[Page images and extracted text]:
============

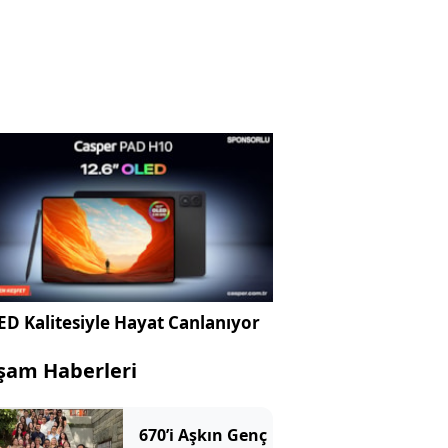
D Kalitesiyle Hayat Canlanıyor
şam Haberleri
670’i Aşkın Genç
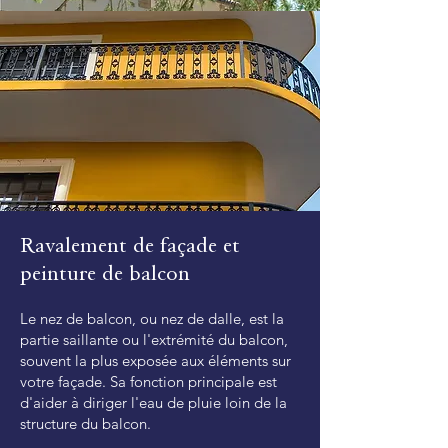
Ravalement de façade à
Pornichet : peinture
Ravalement de façade et
décorative D2 et D3
peinture de balcon
Votre façadier expert pour une maison
comme neuve !
Le nez de balcon, ou nez de dalle, est la
La peinture extérieure d'une maison,
partie saillante ou l'extrémité du balcon,
d'une boutique ou d'un bureau
souvent la plus exposée aux éléments sur
personnalise son apparence selon vos
votre façade. Sa fonction principale est
goûts et l'architecture environnante, grâce
d'aider à diriger l'eau de pluie loin de la
à une large gamme de teintes et de
structure du balcon.
finitions. Que vous préfériez un blanc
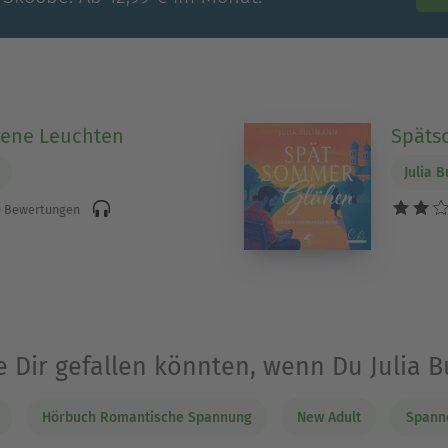
gene Leuchten
Späts
Julia 
 Bewertungen
e Dir gefallen könnten, wenn Du Julia
Hörbuch Romantische Spannung
New Adult
Spann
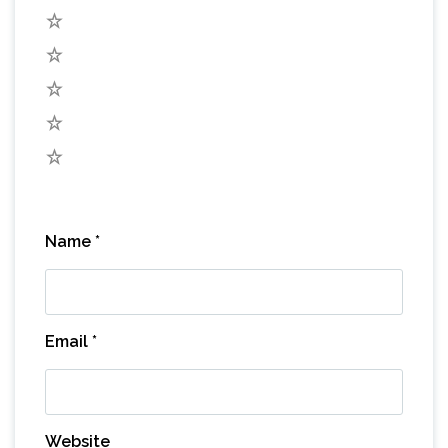
5
4
3
2
1
Name
*
Email
*
Website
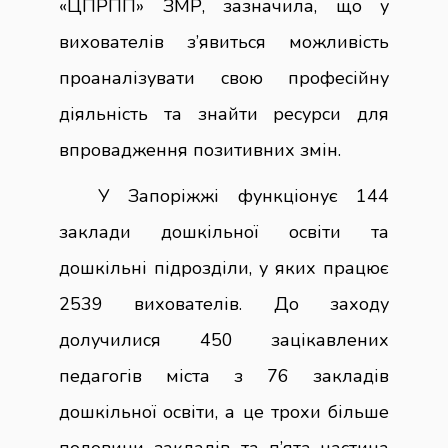
«ЦПРПП» ЗМР, зазначила, що у
вихователів з’явиться можливість
проаналізувати свою професійну
діяльність та знайти ресурси для
впровадження позитивних змін.
У Запоріжжі функціонує 144
заклади дошкільної освіти та
дошкільні підрозділи, у яких працює
2539 вихователів. До заходу
долучилися 450 зацікавлених
педагогів міста з 76 закладів
дошкільної освіти, а це трохи більше
половини закладів та п’ята частина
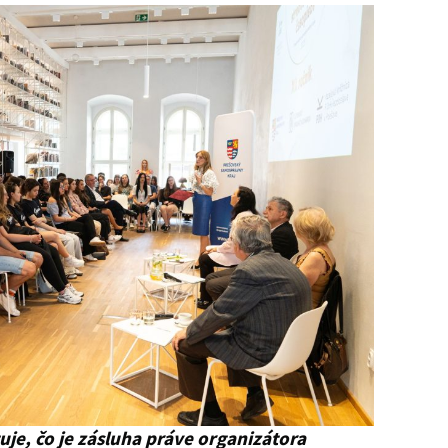
tuje, čo je zásluha práve organizátora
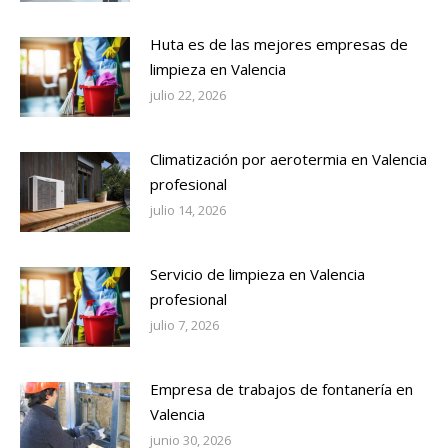
Huta es de las mejores empresas de
limpieza en Valencia
julio 22, 2026
Climatización por aerotermia en Valencia
profesional
julio 14, 2026
Servicio de limpieza en Valencia
profesional
julio 7, 2026
Empresa de trabajos de fontanería en
Valencia
junio 30, 2026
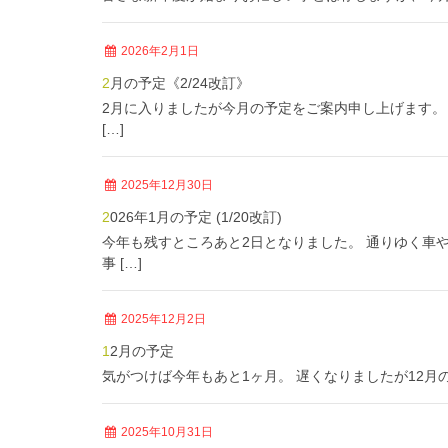
2026年2月1日
2月の予定《2/24改訂》
2月に入りましたが今月の予定をご案内申し上げます。
[…]
2025年12月30日
2026年1月の予定 (1/20改訂)
今年も残すところあと2日となりました。 通りゆく車
事 […]
2025年12月2日
12月の予定
気がつけば今年もあと1ヶ月。 遅くなりましたが12月の予定
2025年10月31日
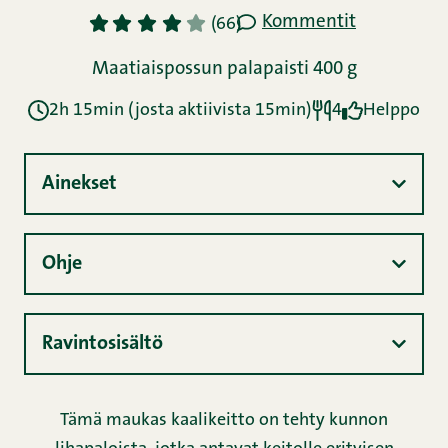
Kommentit
1
2
3
4
5
(66)
Maatiaispossun palapaisti 400 g
2h 15min (josta aktiivista 15min)
4
Helppo
Ainekset
Ohje
Ravintosisältö
Tämä maukas kaalikeitto on tehty kunnon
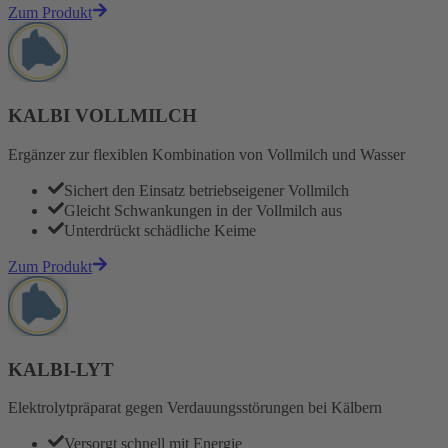
Zum Produkt
KALBI VOLLMILCH
Ergänzer zur flexiblen Kombination von Vollmilch und Wasser
Sichert den Einsatz betriebseigener Vollmilch
Gleicht Schwankungen in der Vollmilch aus
Unterdrückt schädliche Keime
Zum Produkt
KALBI-LYT
Elektrolytpräparat gegen Verdauungsstörungen bei Kälbern
Versorgt schnell mit Energie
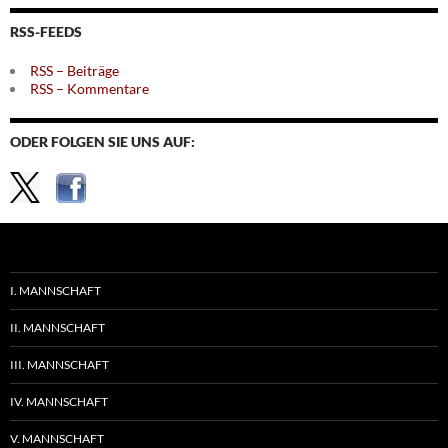
Themen
RSS-FEEDS
RSS – Beiträge
RSS – Kommentare
ODER FOLGEN SIE UNS AUF:
I. MANNSCHAFT
II. MANNSCHAFT
III. MANNSCHAFT
IV. MANNSCHAFT
V. MANNSCHAFT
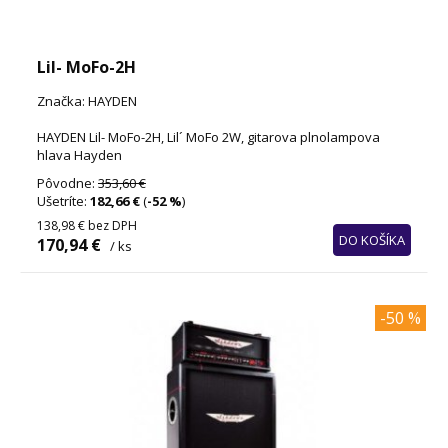
Lil- MoFo-2H
Značka: HAYDEN
HAYDEN Lil- MoFo-2H, Lil´ MoFo 2W, gitarova plnolampova
hlava Hayden
Pôvodne:
353,60 €
Ušetríte:
182,66 €
(
-52 %
)
138,98 €
bez DPH
DO KOŠÍKA
170,94 €
/ ks
-50 %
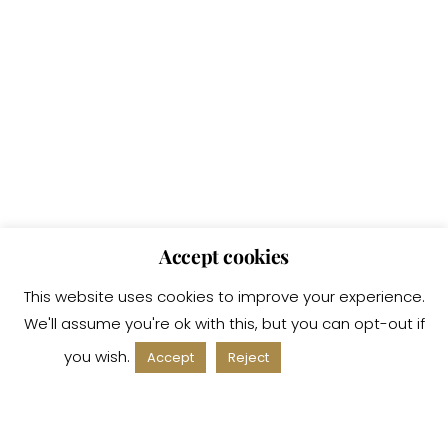
Accept cookies
This website uses cookies to improve your experience.
We'll assume you're ok with this, but you can opt-out if
you wish.
Read More
Accept
Reject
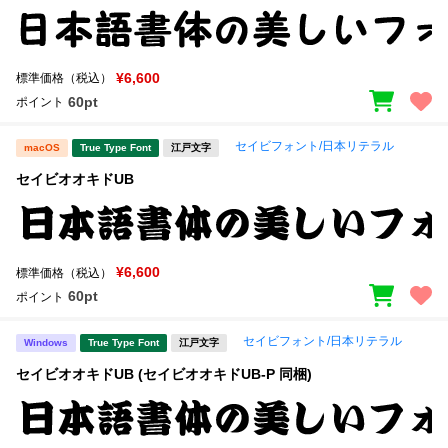
¥6,600
標準価格（税込）
60pt
ポイント
セイビフォント/日本リテラル
macOS
True Type Font
江戸文字
セイビオオキドUB
¥6,600
標準価格（税込）
60pt
ポイント
セイビフォント/日本リテラル
Windows
True Type Font
江戸文字
セイビオオキドUB (セイビオオキドUB-P 同梱)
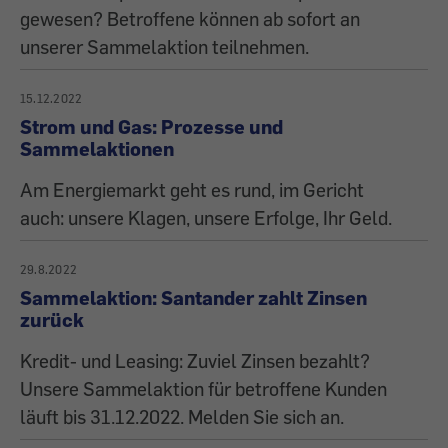
gewesen? Betroffene können ab sofort an
unserer Sammelaktion teilnehmen.
15.12.2022
Strom und Gas: Prozesse und
Sammelaktionen
Am Energiemarkt geht es rund, im Gericht
auch: unsere Klagen, unsere Erfolge, Ihr Geld.
29.8.2022
Sammelaktion: Santander zahlt Zinsen
zurück
Kredit- und Leasing: Zuviel Zinsen bezahlt?
Unsere Sammelaktion für betroffene Kunden
läuft bis 31.12.2022. Melden Sie sich an.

============

[Work request]:
Transcribe each line above verbatim, with the pictures left out.

[Response to this exercise]:
D Kalitesiyle Hayat Canlanıyor
şam Haberleri
670’i Aşkın Genç
Ravalement de façade à
Pornichet : peinture
Ravalement de façade et
décorative D2 et D3
peinture de balcon
Votre façadier expert pour une maison
comme neuve !
Le nez de balcon, ou nez de dalle, est la
La peinture extérieure d'une maison,
partie saillante ou l'extrémité du balcon,
d'une boutique ou d'un bureau
souvent la plus exposée aux éléments sur
personnalise son apparence selon vos
votre façade. Sa fonction principale est
goûts et l'architecture environnante, grâce
d'aider à diriger l'eau de pluie loin de la
à une large gamme de teintes et de
structure du balcon.
finitions. Que vous préfériez un blanc
gene Leuchten
Späts
Julia 
 Bewertungen
e Dir gefallen könnten, wenn Du Julia
Hörbuch Romantische Spannung
New Adult
Spann
5
4
3
2
1
Name
*
Email
*
Website
«ЦПРПП» ЗМР, зазначила, що у
вихователів з’явиться можливість
проаналізувати свою професійну
діяльність та знайти ресурси для
впровадження позитивних змін.
У Запоріжжі функціонує 144
заклади дошкільної освіти та
дошкільні підрозділи, у яких працює
2539 вихователів. До заходу
долучилися 450 зацікавлених
педагогів міста з 76 закладів
дошкільної освіти, а це трохи більше
половини закладів та п’ята частина
tuje, čo je zásluha práve organizátora
Huta es de las mejores empresas de
limpieza en Valencia
julio 22, 2026
Climatización por aerotermia en Valencia
profesional
julio 14, 2026
Servicio de limpieza en Valencia
profesional
julio 7, 2026
Empresa de trabajos de fontanería en
Valencia
junio 30, 2026
2026年2月1日
2月の予定《2/24改訂》
2月に入りましたが今月の予定をご案内申し上げます。
[…]
2025年12月30日
2026年1月の予定 (1/20改訂)
今年も残すところあと2日となりました。 通りゆく車
事 […]
2025年12月2日
12月の予定
気がつけば今年もあと1ヶ月。 遅くなりましたが12月の予定
2025年10月31日
Kommentit
1
2
3
4
5
(66)
Maatiaispossun palapaisti 400 g
2h 15min (josta aktiivista 15min)
4
Helppo
Ainekset
Ohje
Ravintosisältö
Tämä maukas kaalikeitto on tehty kunnon
Zum Produkt
KALBI VOLLMILCH
Ergänzer zur flexiblen Kombination von Vollmilch und Wasser
Sichert den Einsatz betriebseigener Vollmilch
Gleicht Schwankungen in der Vollmilch aus
Unterdrückt schädliche Keime
Zum Produkt
KALBI-LYT
Elektrolytpräparat gegen Verdauungsstörungen bei Kälbern
Versorgt schnell mit Energie
Themen
RSS-FEEDS
RSS – Beiträge
RSS – Kommentare
ODER FOLGEN SIE UNS AUF:
I. MANNSCHAFT
II. MANNSCHAFT
III. MANNSCHAFT
IV. MANNSCHAFT
V. MANNSCHAFT
Lil- MoFo-2H
Značka: HAYDEN
HAYDEN Lil- MoFo-2H, Lil´ MoFo 2W, gitarova plnolampova
hlava Hayden
Pôvodne:
353,60 €
Ušetríte:
182,66 €
(
-52 %
)
138,98 €
bez DPH
DO KOŠÍKA
170,94 €
/ ks
-50 %
Accept cookies
This website uses cookies to improve your experience.
We'll assume you're ok with this, but you can opt-out if
you wish.
Read More
Accept
Reject
¥6,600
標準価格（税込）
60pt
ポイント
セイビフォント/日本リテラル
macOS
True Type Font
江戸文字
セイビオオキドUB
¥6,600
標準価格（税込）
60pt
ポイント
セイビフォント/日本リテラル
Windows
True Type Font
江戸文字
セイビオオキドUB (セイビオオキドUB-P 同梱)
gewesen? Betroffene können ab sofort an
unserer Sammelaktion teilnehmen.
15.12.2022
Strom und Gas: Prozesse und
Sammelaktionen
Am Energiemarkt geht es rund, im Gericht
auch: unsere Klagen, unsere Erfolge, Ihr Geld.
29.8.2022
Sammelaktion: Santander zahlt Zinsen
zurück
Kredit- und Leasing: Zuviel Zinsen bezahlt?
Unsere Sammelaktion für betroffene Kunden
läuft bis 31.12.2022. Melden Sie sich an.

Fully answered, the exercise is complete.